WORK INSTRUCTION -
Can you recast the lines as a numbered list, beginning with the first line and going on through the line that contains "вой войны. Постоянное", with both of those included and any blank lines left out?

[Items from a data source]
=== Section Start ===
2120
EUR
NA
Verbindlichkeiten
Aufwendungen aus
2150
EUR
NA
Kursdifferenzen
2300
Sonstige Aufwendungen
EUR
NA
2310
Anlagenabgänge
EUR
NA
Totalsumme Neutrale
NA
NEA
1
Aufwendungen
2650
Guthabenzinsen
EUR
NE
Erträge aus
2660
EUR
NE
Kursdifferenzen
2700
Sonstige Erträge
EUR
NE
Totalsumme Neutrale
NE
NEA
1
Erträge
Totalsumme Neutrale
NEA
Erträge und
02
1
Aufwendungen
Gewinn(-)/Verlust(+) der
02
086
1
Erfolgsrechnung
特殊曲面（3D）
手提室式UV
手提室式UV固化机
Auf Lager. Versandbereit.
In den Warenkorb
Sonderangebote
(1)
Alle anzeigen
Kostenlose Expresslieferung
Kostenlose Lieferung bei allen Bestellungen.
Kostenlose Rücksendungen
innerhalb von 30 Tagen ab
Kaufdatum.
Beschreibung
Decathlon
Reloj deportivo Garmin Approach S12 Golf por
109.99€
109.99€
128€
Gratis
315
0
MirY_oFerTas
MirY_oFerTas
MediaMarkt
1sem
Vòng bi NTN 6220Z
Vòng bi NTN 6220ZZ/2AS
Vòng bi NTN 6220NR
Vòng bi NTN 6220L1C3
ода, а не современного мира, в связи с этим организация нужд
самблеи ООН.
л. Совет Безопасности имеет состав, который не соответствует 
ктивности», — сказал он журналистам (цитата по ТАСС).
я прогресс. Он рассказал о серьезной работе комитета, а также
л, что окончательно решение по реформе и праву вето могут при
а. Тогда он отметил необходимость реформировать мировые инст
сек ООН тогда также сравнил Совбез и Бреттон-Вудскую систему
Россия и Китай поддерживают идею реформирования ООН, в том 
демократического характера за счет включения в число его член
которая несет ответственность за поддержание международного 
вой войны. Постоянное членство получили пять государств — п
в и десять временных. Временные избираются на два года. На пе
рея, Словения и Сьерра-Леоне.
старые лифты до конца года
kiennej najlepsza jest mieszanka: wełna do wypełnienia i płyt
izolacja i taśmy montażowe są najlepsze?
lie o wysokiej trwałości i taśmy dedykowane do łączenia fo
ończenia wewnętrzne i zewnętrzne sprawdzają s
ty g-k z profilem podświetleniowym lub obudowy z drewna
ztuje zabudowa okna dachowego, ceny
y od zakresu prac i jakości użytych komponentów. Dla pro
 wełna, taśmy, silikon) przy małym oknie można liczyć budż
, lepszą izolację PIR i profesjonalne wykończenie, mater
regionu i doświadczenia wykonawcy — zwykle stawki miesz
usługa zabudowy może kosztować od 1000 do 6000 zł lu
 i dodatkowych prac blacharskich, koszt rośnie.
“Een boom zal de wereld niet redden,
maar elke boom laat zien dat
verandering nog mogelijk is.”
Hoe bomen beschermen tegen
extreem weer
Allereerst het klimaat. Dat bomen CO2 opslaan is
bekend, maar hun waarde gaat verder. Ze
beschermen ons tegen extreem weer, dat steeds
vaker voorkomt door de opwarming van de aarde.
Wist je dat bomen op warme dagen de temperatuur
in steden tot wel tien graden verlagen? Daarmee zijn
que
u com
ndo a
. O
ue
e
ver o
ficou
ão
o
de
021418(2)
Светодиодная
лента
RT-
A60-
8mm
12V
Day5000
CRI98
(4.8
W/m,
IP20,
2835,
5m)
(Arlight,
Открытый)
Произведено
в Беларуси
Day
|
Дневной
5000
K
=== Section End ===
REPLY -
1. 2120
2. EUR
3. NA
4. Verbindlichkeiten
5. Aufwendungen aus
6. 2150
7. EUR
8. NA
9. Kursdifferenzen
10. 2300
11. Sonstige Aufwendungen
12. EUR
13. NA
14. 2310
15. Anlagenabgänge
16. EUR
17. NA
18. Totalsumme Neutrale
19. NA
20. NEA
21. 1
22. Aufwendungen
23. 2650
24. Guthabenzinsen
25. EUR
26. NE
27. Erträge aus
28. 2660
29. EUR
30. NE
31. Kursdifferenzen
32. 2700
33. Sonstige Erträge
34. EUR
35. NE
36. Totalsumme Neutrale
37. NE
38. NEA
39. 1
40. Erträge
41. Totalsumme Neutrale
42. NEA
43. Erträge und
44. 02
45. 1
46. Aufwendungen
47. Gewinn(-)/Verlust(+) der
48. 02
49. 086
50. 1
51. Erfolgsrechnung
52. 特殊曲面（3D）
53. 手提室式UV
54. 手提室式UV固化机
55. Auf Lager. Versandbereit.
56. In den Warenkorb
57. Sonderangebote
58. (1)
59. Alle anzeigen
60. Kostenlose Expresslieferung
61. Kostenlose Lieferung bei allen Bestellungen.
62. Kostenlose Rücksendungen
63. innerhalb von 30 Tagen ab
64. Kaufdatum.
65. Beschreibung
66. Decathlon
67. Reloj deportivo Garmin Approach S12 Golf por
68. 109.99€
69. 109.99€
70. 128€
71. Gratis
72. 315
73. 0
74. MirY_oFerTas
75. MirY_oFerTas
76. MediaMarkt
77. 1sem
78. Vòng bi NTN 6220Z
79. Vòng bi NTN 6220ZZ/2AS
80. Vòng bi NTN 6220NR
81. Vòng bi NTN 6220L1C3
82. ода, а не современного мира, в связи с этим организация нужд
83. самблеи ООН.
84. л. Совет Безопасности имеет состав, который не соответствует 
85. ктивности», — сказал он журналистам (цитата по ТАСС).
86. я прогресс. Он рассказал о серьезной работе комитета, а также
87. л, что окончательно решение по реформе и праву вето могут при
88. а. Тогда он отметил необходимость реформировать мировые инст
89. сек ООН тогда также сравнил Совбез и Бреттон-Вудскую систему
90. Россия и Китай поддерживают идею реформирования ООН, в том 
91. демократического характера за счет включения в число его член
92. которая несет ответственность за поддержание международного 
93. вой войны. Постоянное членство получили пять государств — п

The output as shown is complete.